TASK INPUT:

/---

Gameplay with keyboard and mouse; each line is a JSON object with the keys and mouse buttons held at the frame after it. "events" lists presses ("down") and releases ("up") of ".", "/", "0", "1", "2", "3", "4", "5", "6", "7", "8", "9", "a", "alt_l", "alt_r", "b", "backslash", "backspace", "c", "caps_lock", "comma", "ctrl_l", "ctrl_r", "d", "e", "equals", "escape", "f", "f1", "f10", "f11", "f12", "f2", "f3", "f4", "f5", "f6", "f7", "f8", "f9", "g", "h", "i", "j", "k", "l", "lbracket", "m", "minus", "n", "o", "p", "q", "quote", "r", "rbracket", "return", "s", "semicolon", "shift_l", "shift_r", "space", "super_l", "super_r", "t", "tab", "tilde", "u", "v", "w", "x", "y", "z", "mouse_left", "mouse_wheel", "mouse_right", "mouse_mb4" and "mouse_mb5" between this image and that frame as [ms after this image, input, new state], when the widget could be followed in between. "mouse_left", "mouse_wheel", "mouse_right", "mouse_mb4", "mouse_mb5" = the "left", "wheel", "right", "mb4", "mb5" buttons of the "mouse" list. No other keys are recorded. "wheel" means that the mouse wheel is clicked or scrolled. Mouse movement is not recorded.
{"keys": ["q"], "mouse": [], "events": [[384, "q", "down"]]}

\---
/---

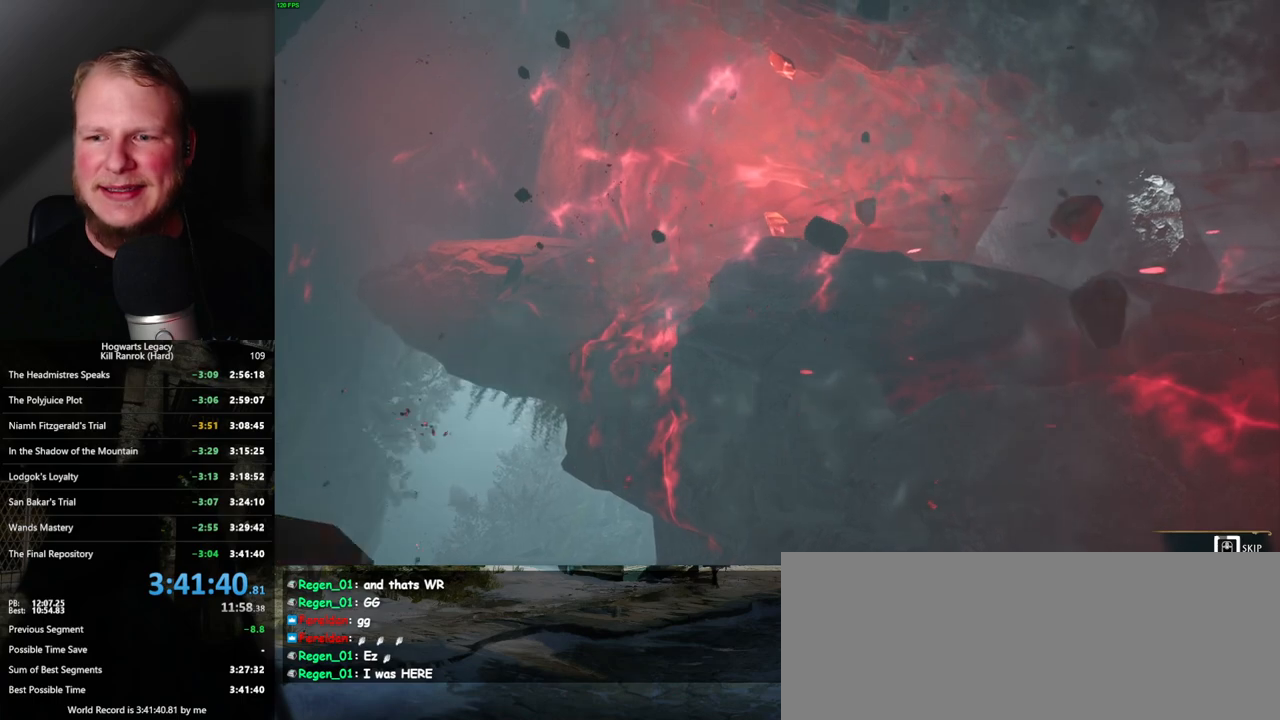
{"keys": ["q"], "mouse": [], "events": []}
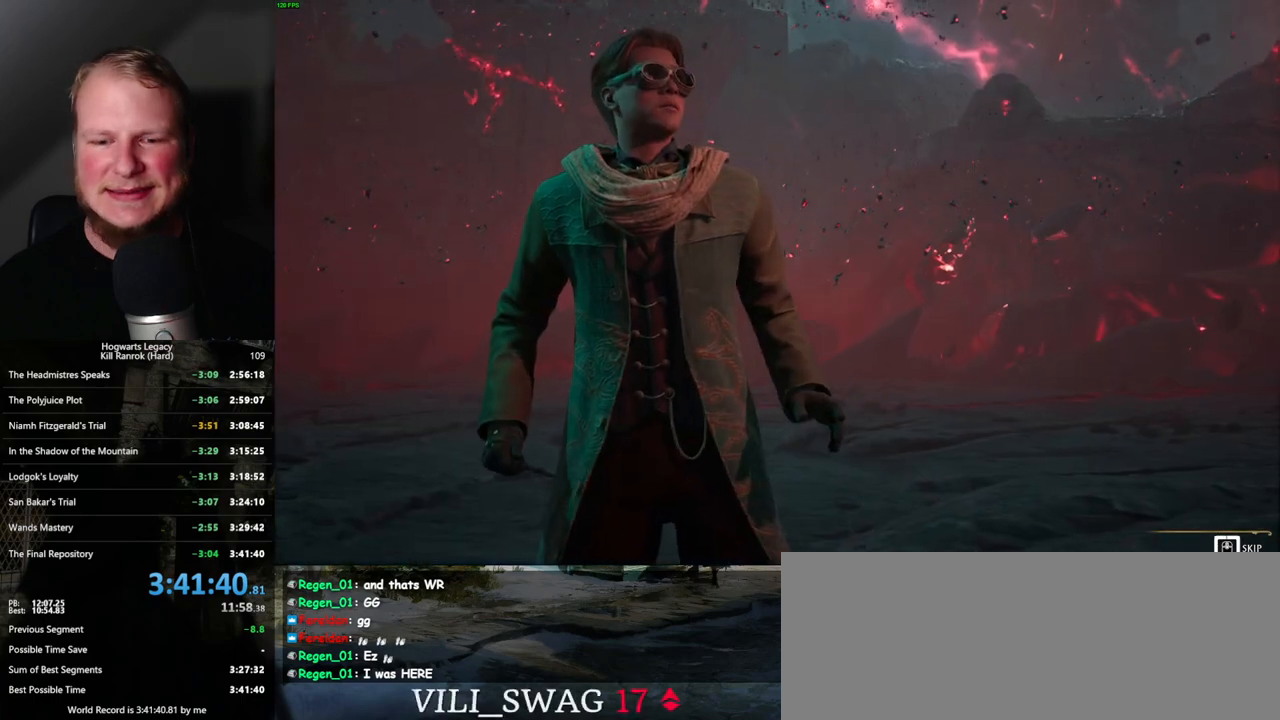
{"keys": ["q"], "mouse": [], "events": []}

\---

WHAT THIS TASK INVOLVES:
Would you please copy every line from the listing above that contains the word "down"?

ANSWER FOR THIS EXERCISE:
Gameplay with keyboard and mouse; each line is a JSON object with the keys and mouse buttons held at the frame after it. "events" lists presses ("down") and releases ("up") of ".", "/", "0", "1", "2", "3", "4", "5", "6", "7", "8", "9", "a", "alt_l", "alt_r", "b", "backslash", "backspace", "c", "caps_lock", "comma", "ctrl_l", "ctrl_r", "d", "e", "equals", "escape", "f", "f1", "f10", "f11", "f12", "f2", "f3", "f4", "f5", "f6", "f7", "f8", "f9", "g", "h", "i", "j", "k", "l", "lbracket", "m", "minus", "n", "o", "p", "q", "quote", "r", "rbracket", "return", "s", "semicolon", "shift_l", "shift_r", "space", "super_l", "super_r", "t", "tab", "tilde", "u", "v", "w", "x", "y", "z", "mouse_left", "mouse_wheel", "mouse_right", "mouse_mb4" and "mouse_mb5" between this image and that frame as [ms after this image, input, new state], when the widget could be followed in between. "mouse_left", "mouse_wheel", "mouse_right", "mouse_mb4", "mouse_mb5" = the "left", "wheel", "right", "mb4", "mb5" buttons of the "mouse" list. No other keys are recorded. "wheel" means that the mouse wheel is clicked or scrolled. Mouse movement is not recorded.
{"keys": ["q"], "mouse": [], "events": [[384, "q", "down"]]}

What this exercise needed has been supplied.